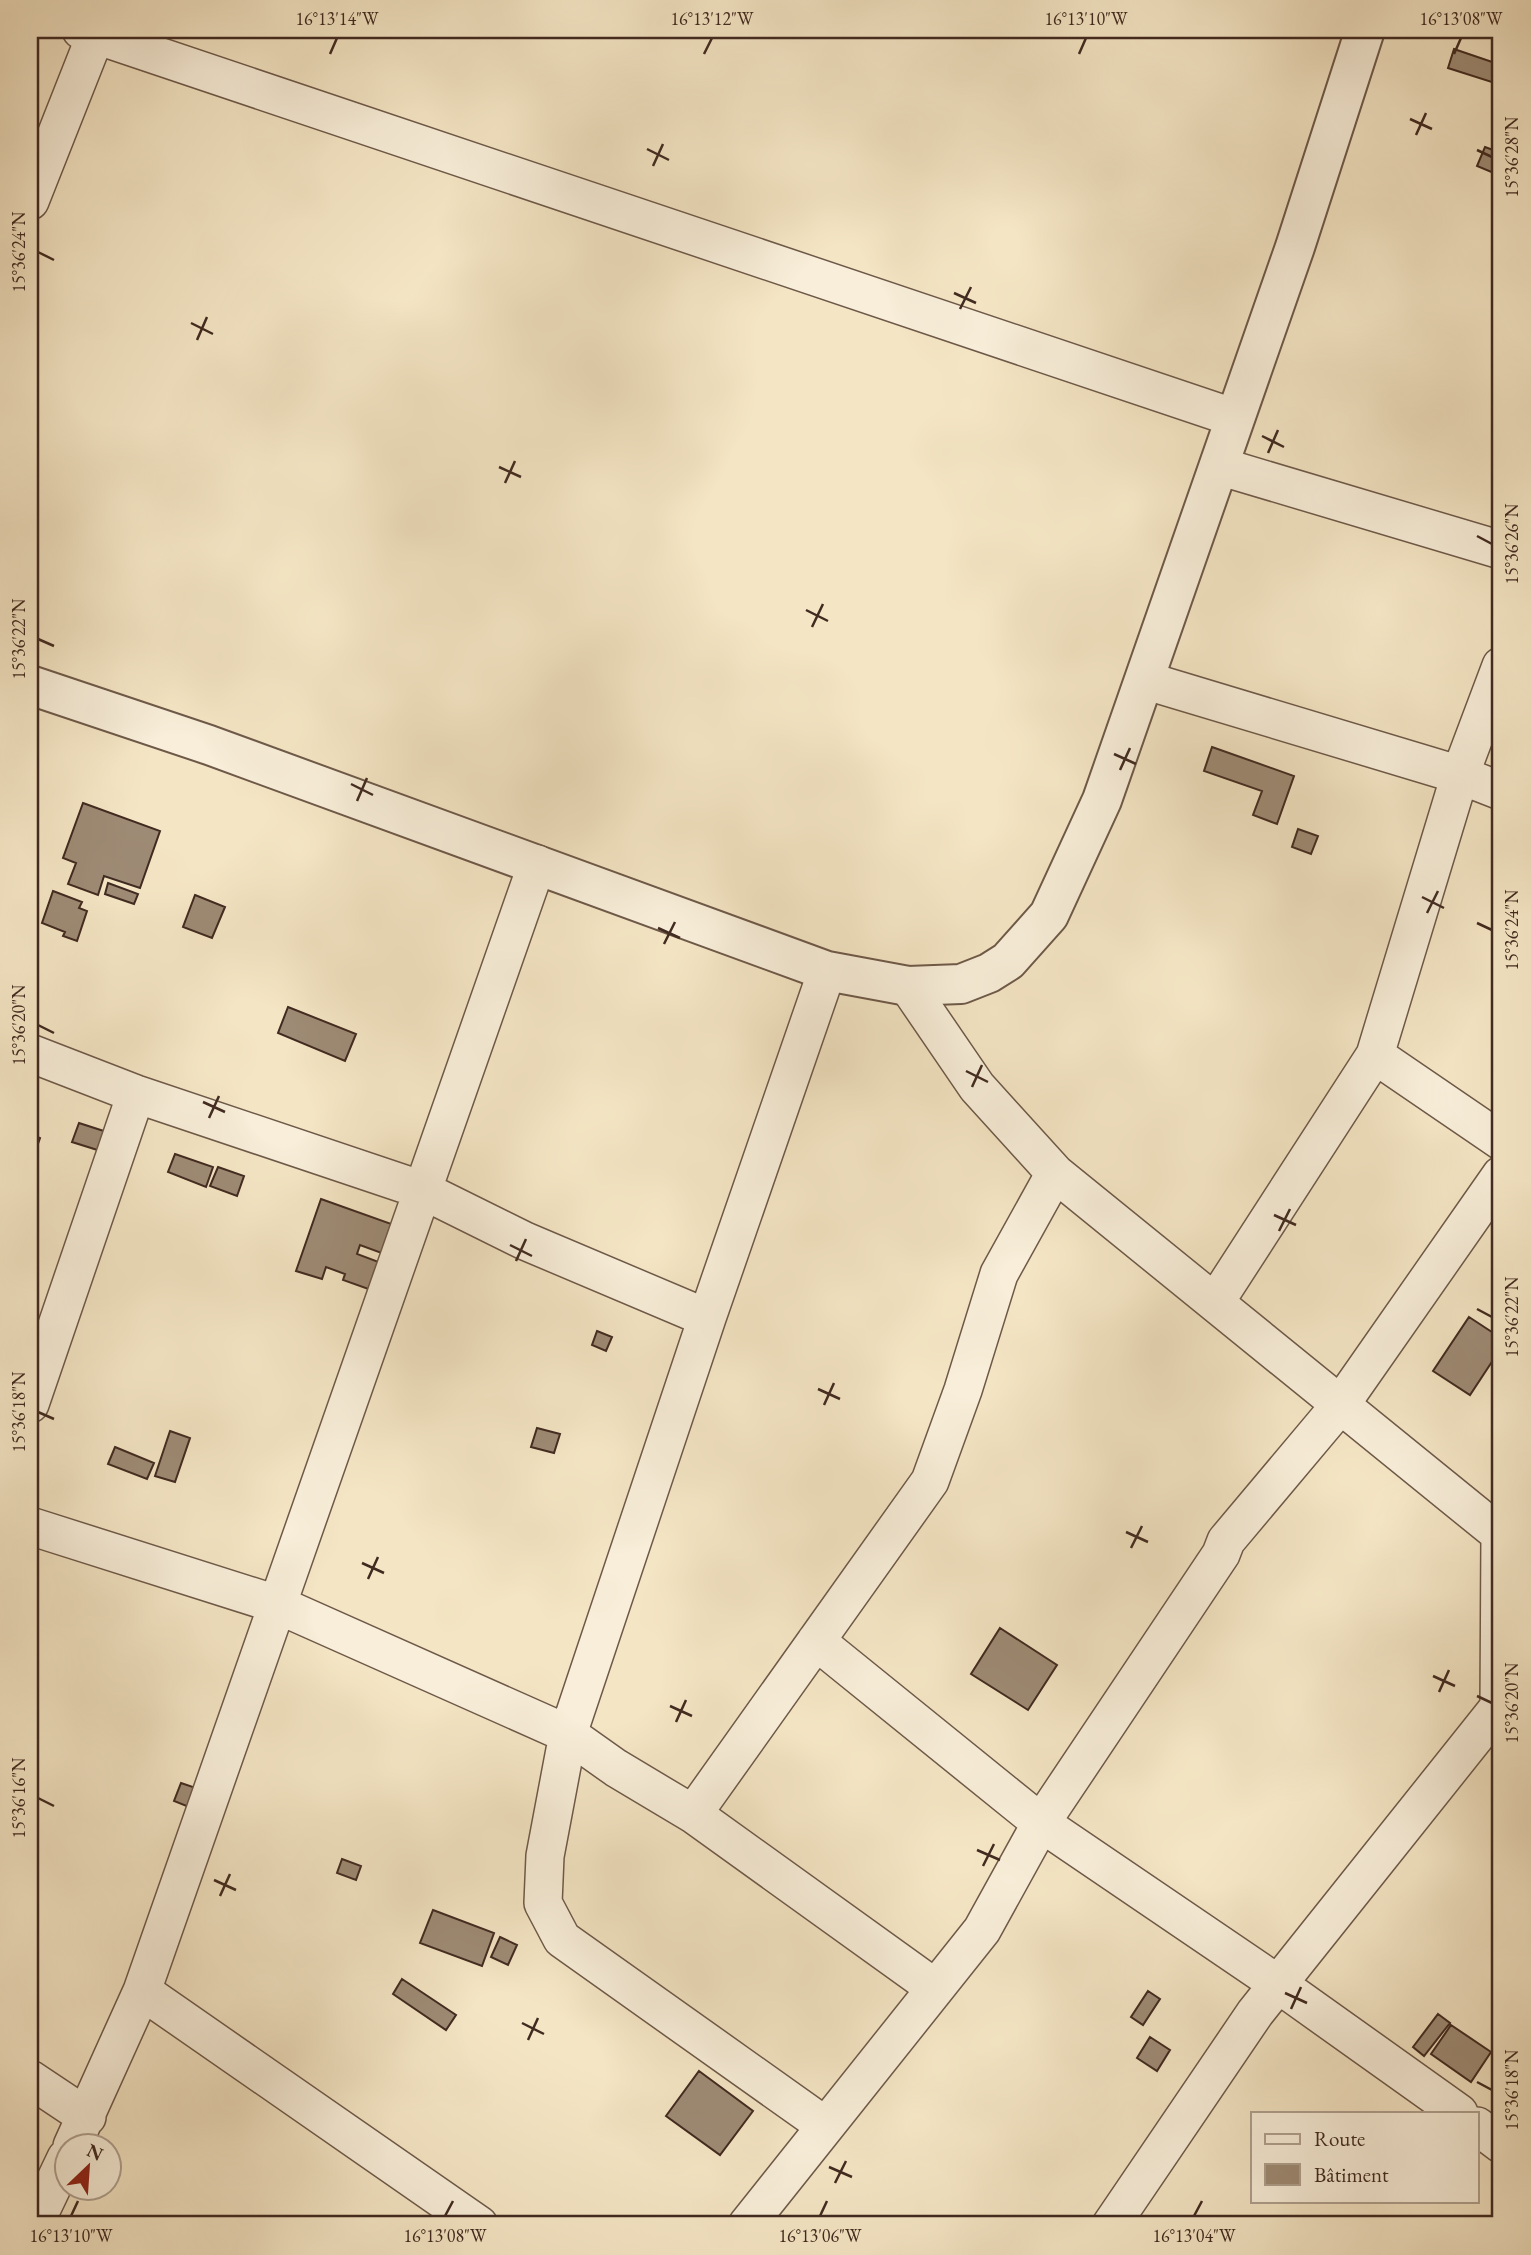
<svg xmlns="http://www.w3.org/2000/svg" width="1531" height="2255" font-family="'EB Garamond',serif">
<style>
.building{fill:#9e8b75;stroke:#412a20;stroke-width:2}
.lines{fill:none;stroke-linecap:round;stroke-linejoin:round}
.minor-casing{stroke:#6e5949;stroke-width:40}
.tertiary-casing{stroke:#6e5949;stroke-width:42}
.minor{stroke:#f8eed9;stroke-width:37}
.tertiary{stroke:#f8eed9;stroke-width:38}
.ticks{fill:none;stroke:#412a20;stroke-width:2.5}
.neatline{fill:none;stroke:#412a20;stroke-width:2.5}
.ticks-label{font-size:18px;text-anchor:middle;fill:#412a20}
</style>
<rect width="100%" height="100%" fill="#f4e5c4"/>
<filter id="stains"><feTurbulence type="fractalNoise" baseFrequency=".00286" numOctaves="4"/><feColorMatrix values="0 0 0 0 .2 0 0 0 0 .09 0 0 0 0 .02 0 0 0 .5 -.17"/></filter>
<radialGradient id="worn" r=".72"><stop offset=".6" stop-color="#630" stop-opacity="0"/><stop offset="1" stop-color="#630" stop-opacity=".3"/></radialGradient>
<path class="building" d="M 1454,49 L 1501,65 L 1501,85 L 1448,68 Z
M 1485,147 L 1501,153 L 1501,176 L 1477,166 Z
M 1212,747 L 1294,776 L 1277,824 L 1253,815 L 1262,791 L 1204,771 Z
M 83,803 L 160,831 L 140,888 L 104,876 L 98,895 L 68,884 L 76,863 L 63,858 Z
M 1298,829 L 1318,836 L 1311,854 L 1292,847 Z
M 108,883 L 138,894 L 134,904 L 105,894 Z
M 53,891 L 82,902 L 79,908 L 87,911 L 77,941 L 63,936 L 65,932 L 42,923 Z
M 195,895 L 225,907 L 212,938 L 183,927 Z
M 288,1007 L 356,1034 L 345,1061 L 278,1033 Z
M 79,1123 L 113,1134 L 107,1153 L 72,1142 Z
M 30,1134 L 40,1138 L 34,1155 L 30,1153 Z
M 175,1154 L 213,1167 L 206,1187 L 168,1172 Z
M 218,1167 L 244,1176 L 237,1196 L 210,1186 Z
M 321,1199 L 397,1226 L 387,1255 L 360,1245 L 357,1254 L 384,1264 L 374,1291 L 343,1280 L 345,1274 L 326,1267 L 322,1279 L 296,1271 Z
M 1469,1317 L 1501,1338 L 1501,1348 L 1470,1395 L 1433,1371 Z
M 597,1331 L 612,1337 L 606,1351 L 592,1345 Z
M 537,1428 L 560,1434 L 554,1453 L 531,1447 Z
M 170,1431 L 190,1438 L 175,1482 L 155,1476 Z
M 115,1447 L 154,1463 L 147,1479 L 108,1464 Z
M 1000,1628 L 1057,1665 L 1028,1710 L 971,1674 Z
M 181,1783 L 196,1788 L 189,1807 L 174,1801 Z
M 342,1859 L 361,1866 L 356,1880 L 337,1873 Z
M 433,1910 L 494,1933 L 482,1966 L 420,1943 Z
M 500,1937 L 517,1945 L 508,1965 L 491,1957 Z
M 402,1979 L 456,2015 L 446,2030 L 393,1994 Z
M 1148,1991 L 1160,1999 L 1143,2025 L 1131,2017 Z
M 1438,2014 L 1450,2023 L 1424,2056 L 1413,2047 Z
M 1451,2025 L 1491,2052 L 1471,2082 L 1431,2054 Z
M 1150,2037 L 1170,2050 L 1157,2071 L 1137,2058 Z
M 699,2071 L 753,2111 L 720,2155 L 666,2116 Z"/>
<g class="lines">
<defs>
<path id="minor" d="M 81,30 L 1235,418
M 30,201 L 96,34
M 1219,466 L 1501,550
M 1144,680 L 1460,775 L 1501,791
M 908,986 L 977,1087 L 1055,1173 L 1501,1535
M 30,1053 L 136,1094 L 422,1190 L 525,1241 L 707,1318
M 1375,1055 L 1501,1141
M 1216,1301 L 1375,1055 L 1460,775 L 1501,666
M 30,1404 L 136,1094
M 30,1526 L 276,1604 L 568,1734 L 616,1768 L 693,1814 L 935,1988
M 1500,1534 L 1499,1707 L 1501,1729
M 816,1641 L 1041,1823 L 1278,1984 L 1459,2113
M 693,1814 L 930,1481 L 963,1390 L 999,1274 L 1055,1173
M 142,1991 L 479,2225
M 30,2079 L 87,2117
M 824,2125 L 562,1939 L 543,1903 L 545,1856 L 568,1734 L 707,1318 L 827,971
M 1477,2126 L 1501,2144
M 72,2146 L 142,1991 L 537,864
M 34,2225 L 66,2158
M 747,2225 L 982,1930 L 1041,1823 L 1221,1554 L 1226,1541 L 1341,1404 L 1501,1175
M 1111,2225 L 1255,2013 L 1499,1707"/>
<path id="tertiary" d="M 30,685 L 209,745 L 827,971 L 908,986 L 961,984 L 989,973 L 1008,961 L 1049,915 L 1102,800 L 1295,247 L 1365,30"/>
</defs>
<use href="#minor" class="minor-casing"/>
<use href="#tertiary" class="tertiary-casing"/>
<use href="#minor" class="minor"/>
<use href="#tertiary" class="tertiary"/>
</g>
<path class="ticks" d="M 330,54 L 337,38M 704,54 L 712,38M 1079,54 L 1086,38M 1454,54 L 1461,38M 1410,119 L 1432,129M 1416,135 L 1426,113M 647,149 L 669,160M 1477,150 L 1492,157M 653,166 L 663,144M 38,252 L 54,260M 954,293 L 976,303M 960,309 L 971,287M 191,323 L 213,334M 197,340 L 207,317M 1262,436 L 1284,447M 1268,453 L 1278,430M 499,467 L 521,477M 505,483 L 515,461M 1477,536 L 1492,544M 806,610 L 828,621M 812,627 L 823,604M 38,639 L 54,646M 1114,754 L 1136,764M 1120,770 L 1130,748M 351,784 L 373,795M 357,801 L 367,778M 1422,897 L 1444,908M 1427,913 L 1438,891M 1477,923 L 1492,930M 658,928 L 680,938M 664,944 L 675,922M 38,1025 L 54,1033M 966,1071 L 988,1082M 972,1087 L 982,1065M 203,1102 L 225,1112M 209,1118 L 219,1096M 1274,1215 L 1296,1225M 1279,1231 L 1290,1209M 510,1245 L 532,1256M 516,1261 L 526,1239M 1477,1309 L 1492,1317M 818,1389 L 840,1399M 824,1405 L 834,1383M 38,1412 L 54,1419M 1126,1532 L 1148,1542M 1131,1548 L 1142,1526M 362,1563 L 384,1573M 368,1579 L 378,1557M 1433,1676 L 1455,1686M 1439,1692 L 1449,1670M 1477,1696 L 1492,1703M 670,1706 L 692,1716M 676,1722 L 686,1700M 38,1798 L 54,1806M 977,1850 L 1000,1860M 983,1866 L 994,1844M 214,1880 L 236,1890M 220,1896 L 230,1874M 1285,1993 L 1307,2003M 1291,2009 L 1301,1987M 522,2023 L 544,2034M 528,2040 L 538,2018M 1477,2082 L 1492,2090M 829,2167 L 852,2177M 835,2183 L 846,2161M 71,2216 L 78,2201M 445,2216 L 453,2201M 820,2216 L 827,2201M 1194,2216 L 1202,2201"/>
<rect width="1531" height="2255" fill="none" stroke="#f4e5c4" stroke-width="77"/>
<rect x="1251" y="2112" width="228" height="91" fill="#f8eed9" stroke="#afa08f" stroke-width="2"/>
<rect x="1265" y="2134" width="35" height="10" fill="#f8eed9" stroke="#afa08f" stroke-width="2"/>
<text x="1314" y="2146" font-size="21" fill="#412a20">Route</text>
<rect x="1265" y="2164" width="35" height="21" fill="#9e8b75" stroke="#afa08f" stroke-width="2"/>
<text x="1314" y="2182" font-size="21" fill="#412a20">Bâtiment</text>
<g transform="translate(88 2167) rotate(25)"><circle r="33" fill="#f8eed9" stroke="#afa08f" stroke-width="2"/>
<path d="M0-5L12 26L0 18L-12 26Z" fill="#8f2418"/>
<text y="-10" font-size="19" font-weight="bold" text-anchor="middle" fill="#412a20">N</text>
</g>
<rect x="38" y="38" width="1454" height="2178" class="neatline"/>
<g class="ticks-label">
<text x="337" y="25">16°13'14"W</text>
<text x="712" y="25">16°13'12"W</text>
<text x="1086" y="25">16°13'10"W</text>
<text x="1461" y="25">16°13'08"W</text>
<text transform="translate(1512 157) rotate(-90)" y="6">15°36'28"N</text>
<text transform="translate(19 252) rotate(-90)" y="6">15°36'24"N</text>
<text transform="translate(1512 544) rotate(-90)" y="6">15°36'26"N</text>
<text transform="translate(19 639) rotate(-90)" y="6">15°36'22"N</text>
<text transform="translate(1512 930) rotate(-90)" y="6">15°36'24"N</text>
<text transform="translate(19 1025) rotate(-90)" y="6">15°36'20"N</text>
<text transform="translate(1512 1317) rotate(-90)" y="6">15°36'22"N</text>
<text transform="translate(19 1412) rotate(-90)" y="6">15°36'18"N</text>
<text transform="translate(1512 1703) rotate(-90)" y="6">15°36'20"N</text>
<text transform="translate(19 1798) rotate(-90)" y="6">15°36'16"N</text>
<text transform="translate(1512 2090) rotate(-90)" y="6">15°36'18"N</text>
<text x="71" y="2242">16°13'10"W</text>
<text x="445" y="2242">16°13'08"W</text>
<text x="820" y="2242">16°13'06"W</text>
<text x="1194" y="2242">16°13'04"W</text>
</g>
<rect width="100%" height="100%" filter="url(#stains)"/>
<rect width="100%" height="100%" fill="url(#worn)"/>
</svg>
......
_Action item:_
Which lines hold the word "worn"? Return all of them from the records above.

_Result below:_
<radialGradient id="worn" r=".72"><stop offset=".6" stop-color="#630" stop-opacity="0"/><stop offset="1" stop-color="#630" stop-opacity=".3"/></radialGradient>
<rect width="100%" height="100%" fill="url(#worn)"/>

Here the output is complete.